In case anyone is still wondering, I figured this out. The proper syntax is either: y=2{0.5,1.0}x^2-x-2 which generates two parabolas, or: y=2{0.5, 0.6, ..., 1.0}x^2-x-2 which generates six, as shown here<http://www.mrob.com/users/dasimov/20101113-grapher-1.png> . You can also put the braces in more than one place, like this: y=2{0.5, 0.6, ..., 1.0}x^2-x+{-2, -1, ..., 2} which generates a graph with 30 parabolas. It warns you first with a confirmation dialog ("This operation create a large set of graphs with many different parameter values (30), and will take a while to complete. Do you want to continue?"). And yes, it says "create", not "creates". Note that you will not see the "^" in the display, but you type it in order to get an exponent. Also, you hit the right-arrow to "exit the exponent" before typing "-x" and the rest. The "Grapher" program is included with Mac OS X 10.4 through 10.6 (I don't know about earlier versions) and is in the Utilities folder along with a bunch of other cool stuff hardly anyone knows about :-) The screen shot is from a Power Mac G5, but it works the same way on my 8-core Nehalem Mac Pro under Mac OS 10.6. - Robert Munafo On Sat, Nov 13, 2010 at 15:16, Dan Asimov <dasimov@earthlink.net> wrote:
Does any other math-funnik use the Mac Grapher utility?
It can do so many things to create a 2D or 3D image . . . BUT it is buggy as hell. At least the version that came with my Mac -- among the very last with a Motorola chip -- plus all Apple updates to my software.

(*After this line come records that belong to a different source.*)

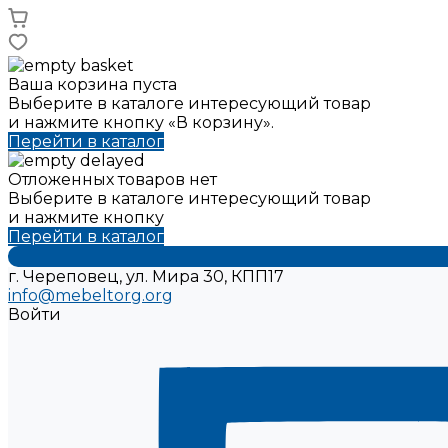
Ваша корзина пуста
Выберите в каталоге интересующий товар
и нажмите кнопку «В корзину».
Перейти в каталог
Отложенных товаров нет
Выберите в каталоге интересующий товар
и нажмите кнопку
Перейти в каталог
г. Череповец, ул. Мира 30, КПП17
info@mebeltorg.org
Войти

It was, I think, created in a story that is now legendary among programmers: < http://www.pacifict.com/Story/ >.
But I sure wish they would debug the *&^%$@ thing.
Case in point: Just now I wanted to draw a family of plane curves with a simple parametric equation depending on one additional parameter . . . for six values of that parameter. Grapher supposedly has a syntax for doing this: just stick the additional parameter in curly brackets, and either explicitly write all parameter values, or the first two and the last one.
In my case, according to the examples and the (very sparse) Help file, that should appear as either
{0.5, 0.6, 0.7, 0.8, 0.9, 1.0}
or
{0.5, 0.6...1.0},
respectively. But neither one works.
Boiled down: Using either {1.0} or {0.5} my tiny Grapher program draws the correct curve. But using {0.5, 1.0} instead, it draws two curves that are both wrong!
Has anyone figured how to get around stupid bugs like this?